# Weathered a couple more cars



## Cooder Mac (Dec 18, 2012)

took the shine off the State of Maine car added just a hint of rust and greyed the paint on the livestock car


----------



## Ranger (Mar 4, 2012)

Looks great


----------



## tjcruiser (Jan 10, 2010)

Ditto. Nice scenery setting, too!


----------



## Cooder Mac (Dec 18, 2012)

Thanks Im still using airbrush to weather the cars...been told use weathering powders...Trying to keep peace with the wife here she has been pretty good with this hobby.

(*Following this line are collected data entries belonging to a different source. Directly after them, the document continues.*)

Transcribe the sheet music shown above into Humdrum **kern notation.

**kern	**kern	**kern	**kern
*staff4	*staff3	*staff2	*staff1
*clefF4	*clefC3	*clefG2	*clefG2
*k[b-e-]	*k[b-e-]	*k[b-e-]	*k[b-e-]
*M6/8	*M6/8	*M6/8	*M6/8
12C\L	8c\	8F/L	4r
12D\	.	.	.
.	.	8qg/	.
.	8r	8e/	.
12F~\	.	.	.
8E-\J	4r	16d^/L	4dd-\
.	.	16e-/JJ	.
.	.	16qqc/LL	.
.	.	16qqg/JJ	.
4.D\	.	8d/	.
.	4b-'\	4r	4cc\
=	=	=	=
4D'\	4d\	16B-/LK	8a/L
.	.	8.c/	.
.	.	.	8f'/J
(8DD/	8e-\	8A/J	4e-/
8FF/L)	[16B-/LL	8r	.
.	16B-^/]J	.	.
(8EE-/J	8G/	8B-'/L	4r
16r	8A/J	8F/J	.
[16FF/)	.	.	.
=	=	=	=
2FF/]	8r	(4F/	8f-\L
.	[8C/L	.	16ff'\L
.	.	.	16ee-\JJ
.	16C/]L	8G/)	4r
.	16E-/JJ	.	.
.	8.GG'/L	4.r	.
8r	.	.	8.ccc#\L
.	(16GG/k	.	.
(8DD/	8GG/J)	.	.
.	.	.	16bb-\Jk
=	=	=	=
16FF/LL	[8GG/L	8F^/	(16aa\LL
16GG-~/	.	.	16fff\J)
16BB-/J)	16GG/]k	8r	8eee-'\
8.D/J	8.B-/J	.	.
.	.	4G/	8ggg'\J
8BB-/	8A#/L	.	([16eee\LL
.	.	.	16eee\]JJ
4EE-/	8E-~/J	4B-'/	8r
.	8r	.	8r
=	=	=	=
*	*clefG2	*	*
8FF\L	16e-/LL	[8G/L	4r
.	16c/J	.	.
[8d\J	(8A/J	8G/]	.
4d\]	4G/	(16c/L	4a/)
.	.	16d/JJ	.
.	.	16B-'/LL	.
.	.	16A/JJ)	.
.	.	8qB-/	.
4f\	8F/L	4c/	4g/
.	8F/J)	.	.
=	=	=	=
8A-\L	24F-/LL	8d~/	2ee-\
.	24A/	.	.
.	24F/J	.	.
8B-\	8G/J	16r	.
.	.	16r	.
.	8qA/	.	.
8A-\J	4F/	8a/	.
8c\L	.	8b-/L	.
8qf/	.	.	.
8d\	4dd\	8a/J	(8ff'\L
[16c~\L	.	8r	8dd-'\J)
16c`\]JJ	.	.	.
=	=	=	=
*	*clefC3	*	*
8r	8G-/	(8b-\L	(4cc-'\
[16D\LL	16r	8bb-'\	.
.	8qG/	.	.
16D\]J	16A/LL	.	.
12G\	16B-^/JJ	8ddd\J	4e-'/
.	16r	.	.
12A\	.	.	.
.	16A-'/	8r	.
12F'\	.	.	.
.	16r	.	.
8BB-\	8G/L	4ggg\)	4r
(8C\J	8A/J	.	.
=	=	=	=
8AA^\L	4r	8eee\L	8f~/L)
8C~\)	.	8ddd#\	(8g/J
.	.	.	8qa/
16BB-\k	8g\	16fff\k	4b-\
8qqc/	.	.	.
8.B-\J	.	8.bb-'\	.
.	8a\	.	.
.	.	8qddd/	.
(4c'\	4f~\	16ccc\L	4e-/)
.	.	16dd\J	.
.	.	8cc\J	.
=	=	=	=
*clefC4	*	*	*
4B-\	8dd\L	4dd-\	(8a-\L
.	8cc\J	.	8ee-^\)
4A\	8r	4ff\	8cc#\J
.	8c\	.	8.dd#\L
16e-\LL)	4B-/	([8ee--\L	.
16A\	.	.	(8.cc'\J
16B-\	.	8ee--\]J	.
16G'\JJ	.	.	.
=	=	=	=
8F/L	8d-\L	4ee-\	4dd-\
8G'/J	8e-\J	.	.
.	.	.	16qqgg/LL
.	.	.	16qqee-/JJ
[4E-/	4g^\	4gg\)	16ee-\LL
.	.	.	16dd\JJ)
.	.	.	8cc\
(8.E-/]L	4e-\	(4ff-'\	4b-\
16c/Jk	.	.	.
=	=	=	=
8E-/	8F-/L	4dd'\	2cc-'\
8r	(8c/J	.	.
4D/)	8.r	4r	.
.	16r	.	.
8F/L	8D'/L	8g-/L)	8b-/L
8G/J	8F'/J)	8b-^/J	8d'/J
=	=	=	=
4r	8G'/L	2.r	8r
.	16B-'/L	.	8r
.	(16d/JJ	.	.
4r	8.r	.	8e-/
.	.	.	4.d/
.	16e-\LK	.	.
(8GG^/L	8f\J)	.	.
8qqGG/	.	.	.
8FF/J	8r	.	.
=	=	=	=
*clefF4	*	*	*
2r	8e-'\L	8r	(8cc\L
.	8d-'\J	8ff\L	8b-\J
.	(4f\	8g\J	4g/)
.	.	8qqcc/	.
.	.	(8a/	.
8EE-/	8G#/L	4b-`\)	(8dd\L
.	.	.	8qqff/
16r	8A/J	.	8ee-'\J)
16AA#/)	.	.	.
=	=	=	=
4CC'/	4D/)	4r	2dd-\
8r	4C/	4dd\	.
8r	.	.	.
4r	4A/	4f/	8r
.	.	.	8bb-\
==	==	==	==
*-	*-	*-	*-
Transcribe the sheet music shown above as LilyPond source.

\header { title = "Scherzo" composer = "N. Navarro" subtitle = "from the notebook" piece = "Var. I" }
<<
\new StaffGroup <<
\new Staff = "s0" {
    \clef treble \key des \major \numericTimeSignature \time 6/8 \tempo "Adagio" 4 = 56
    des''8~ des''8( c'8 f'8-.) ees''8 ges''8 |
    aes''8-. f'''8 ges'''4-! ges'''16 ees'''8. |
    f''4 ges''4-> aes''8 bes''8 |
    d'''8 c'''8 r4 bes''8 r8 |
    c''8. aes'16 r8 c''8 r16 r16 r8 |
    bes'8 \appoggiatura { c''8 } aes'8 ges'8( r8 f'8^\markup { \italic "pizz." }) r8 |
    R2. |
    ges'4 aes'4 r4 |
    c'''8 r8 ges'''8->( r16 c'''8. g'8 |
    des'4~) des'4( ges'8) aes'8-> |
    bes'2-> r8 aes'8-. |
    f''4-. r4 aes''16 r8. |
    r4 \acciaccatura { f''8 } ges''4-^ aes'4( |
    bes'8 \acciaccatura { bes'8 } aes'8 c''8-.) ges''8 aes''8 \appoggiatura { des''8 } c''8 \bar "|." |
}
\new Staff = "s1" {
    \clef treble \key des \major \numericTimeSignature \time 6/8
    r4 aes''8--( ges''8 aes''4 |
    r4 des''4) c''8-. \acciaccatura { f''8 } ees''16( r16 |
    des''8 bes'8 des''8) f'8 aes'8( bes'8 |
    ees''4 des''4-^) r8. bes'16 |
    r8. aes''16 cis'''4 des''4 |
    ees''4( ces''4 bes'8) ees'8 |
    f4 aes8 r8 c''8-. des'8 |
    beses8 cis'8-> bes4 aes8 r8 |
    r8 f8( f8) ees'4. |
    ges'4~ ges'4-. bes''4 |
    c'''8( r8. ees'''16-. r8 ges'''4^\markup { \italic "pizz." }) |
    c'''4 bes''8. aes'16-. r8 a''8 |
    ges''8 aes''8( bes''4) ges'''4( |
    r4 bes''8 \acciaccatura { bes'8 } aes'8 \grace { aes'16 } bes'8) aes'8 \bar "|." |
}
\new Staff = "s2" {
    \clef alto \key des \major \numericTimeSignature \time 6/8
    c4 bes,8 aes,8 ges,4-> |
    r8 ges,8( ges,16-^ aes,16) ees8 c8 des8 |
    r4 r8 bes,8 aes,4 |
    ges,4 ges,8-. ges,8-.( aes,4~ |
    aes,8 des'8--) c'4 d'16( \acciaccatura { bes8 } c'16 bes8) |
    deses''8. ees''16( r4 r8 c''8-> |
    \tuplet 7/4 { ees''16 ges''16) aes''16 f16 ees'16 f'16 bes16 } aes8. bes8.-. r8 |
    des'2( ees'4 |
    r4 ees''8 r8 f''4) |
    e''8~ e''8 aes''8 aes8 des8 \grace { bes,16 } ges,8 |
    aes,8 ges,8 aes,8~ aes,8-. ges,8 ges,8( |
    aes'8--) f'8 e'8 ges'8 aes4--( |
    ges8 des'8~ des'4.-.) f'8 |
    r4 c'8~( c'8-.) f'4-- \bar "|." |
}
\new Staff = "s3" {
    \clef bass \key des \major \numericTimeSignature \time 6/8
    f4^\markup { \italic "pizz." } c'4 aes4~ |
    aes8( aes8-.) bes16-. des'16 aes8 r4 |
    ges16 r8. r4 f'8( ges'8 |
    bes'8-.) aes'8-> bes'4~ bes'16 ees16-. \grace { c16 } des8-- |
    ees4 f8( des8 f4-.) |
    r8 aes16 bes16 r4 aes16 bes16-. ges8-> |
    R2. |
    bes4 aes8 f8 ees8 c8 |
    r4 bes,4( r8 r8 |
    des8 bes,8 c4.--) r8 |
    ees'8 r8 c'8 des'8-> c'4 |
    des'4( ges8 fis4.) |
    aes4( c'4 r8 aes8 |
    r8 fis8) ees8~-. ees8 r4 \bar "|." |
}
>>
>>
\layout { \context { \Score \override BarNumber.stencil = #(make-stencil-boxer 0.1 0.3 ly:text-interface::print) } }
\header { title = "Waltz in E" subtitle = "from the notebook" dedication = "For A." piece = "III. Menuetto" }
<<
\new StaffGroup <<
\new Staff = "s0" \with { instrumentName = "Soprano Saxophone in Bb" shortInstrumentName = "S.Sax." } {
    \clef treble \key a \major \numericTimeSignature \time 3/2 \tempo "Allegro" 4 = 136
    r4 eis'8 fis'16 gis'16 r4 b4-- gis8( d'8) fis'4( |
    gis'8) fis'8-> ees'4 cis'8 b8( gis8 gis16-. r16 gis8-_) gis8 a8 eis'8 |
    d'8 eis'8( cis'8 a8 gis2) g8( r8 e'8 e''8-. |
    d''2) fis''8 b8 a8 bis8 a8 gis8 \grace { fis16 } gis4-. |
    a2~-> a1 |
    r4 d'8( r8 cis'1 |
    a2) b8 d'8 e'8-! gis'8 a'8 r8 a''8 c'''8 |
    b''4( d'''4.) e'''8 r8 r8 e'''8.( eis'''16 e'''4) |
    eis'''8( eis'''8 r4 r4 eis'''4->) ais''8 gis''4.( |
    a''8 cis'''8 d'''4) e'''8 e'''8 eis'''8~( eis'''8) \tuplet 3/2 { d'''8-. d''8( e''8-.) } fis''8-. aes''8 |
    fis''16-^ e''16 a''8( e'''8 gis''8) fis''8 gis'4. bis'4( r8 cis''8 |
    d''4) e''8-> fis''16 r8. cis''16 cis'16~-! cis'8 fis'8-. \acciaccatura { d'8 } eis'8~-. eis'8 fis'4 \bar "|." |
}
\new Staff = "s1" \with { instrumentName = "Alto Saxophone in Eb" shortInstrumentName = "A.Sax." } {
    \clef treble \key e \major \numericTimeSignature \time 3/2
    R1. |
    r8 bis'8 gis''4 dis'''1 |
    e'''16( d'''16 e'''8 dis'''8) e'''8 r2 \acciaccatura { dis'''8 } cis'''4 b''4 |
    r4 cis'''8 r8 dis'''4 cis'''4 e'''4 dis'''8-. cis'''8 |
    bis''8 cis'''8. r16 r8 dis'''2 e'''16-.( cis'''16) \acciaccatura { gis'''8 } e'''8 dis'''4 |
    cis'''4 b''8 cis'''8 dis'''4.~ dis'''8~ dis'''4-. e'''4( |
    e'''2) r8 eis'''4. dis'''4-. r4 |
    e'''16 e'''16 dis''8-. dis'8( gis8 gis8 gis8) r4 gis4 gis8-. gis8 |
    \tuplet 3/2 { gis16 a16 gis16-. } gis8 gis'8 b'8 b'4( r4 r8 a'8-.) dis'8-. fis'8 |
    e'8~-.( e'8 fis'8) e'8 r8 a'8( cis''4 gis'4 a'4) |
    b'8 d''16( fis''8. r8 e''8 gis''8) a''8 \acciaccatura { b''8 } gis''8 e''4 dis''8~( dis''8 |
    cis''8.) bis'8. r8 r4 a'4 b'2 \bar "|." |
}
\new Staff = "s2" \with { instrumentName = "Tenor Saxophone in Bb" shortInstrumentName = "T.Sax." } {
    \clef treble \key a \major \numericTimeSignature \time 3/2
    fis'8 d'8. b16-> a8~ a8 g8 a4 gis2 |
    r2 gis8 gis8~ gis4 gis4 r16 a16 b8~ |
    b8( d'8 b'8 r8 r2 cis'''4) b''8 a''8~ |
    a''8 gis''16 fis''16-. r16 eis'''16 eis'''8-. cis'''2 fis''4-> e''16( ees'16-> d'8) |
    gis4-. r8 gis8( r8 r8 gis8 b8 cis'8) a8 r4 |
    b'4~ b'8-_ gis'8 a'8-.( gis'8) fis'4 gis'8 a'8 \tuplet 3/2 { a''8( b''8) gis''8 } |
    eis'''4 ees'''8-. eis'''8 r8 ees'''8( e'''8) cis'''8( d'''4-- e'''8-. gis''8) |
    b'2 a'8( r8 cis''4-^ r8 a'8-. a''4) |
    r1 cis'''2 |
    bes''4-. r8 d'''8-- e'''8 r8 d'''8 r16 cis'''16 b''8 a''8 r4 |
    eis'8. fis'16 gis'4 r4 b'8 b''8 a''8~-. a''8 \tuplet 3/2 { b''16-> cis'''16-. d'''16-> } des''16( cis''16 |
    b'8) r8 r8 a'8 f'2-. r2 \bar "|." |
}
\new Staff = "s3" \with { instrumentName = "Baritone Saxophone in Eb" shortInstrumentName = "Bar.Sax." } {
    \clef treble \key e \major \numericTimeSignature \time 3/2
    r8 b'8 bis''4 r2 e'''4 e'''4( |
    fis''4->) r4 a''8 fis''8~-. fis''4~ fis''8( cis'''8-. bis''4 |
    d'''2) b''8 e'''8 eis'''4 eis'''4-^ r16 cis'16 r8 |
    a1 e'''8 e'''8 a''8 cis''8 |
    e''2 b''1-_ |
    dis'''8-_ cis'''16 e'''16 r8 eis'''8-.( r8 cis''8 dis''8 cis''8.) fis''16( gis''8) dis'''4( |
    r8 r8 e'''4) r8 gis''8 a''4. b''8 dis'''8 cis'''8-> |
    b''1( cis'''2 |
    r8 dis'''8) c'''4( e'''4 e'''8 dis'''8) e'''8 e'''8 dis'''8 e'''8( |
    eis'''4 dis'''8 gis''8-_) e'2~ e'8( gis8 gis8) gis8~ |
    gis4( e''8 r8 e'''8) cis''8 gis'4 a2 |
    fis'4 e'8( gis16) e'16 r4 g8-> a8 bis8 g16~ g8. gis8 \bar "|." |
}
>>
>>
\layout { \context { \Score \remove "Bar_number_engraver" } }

She said you have a 325 dollar airbrush and know how to use it...save some cash and practice doing rolling stock and you'll get the look you want.


----------



## Ranger (Mar 4, 2012)

Defiantly got to keep the wife happy.


----------



## Grabbem88 (Feb 24, 2012)

No stay with airbrush... Looks better


----------



## LIRR Guy (Dec 4, 2011)

Looks great, nice job!


----------



## IlliniViking (Dec 13, 2009)

Happy Wife = Happy Life!!!

Weathering looks great. I have not been brave enough to weather any rolling stock yet.


----------



## CircusFreakGritz (Oct 27, 2010)

Cooder Mac said:


> took the shine off the State of Maine car added just a hint of rust and greyed the paint on the livestock car


That State of Maine car looks NICE!!!!! :thumbsup:


----------



## Carl (Feb 19, 2012)

Looking good. :thumbsup:


----------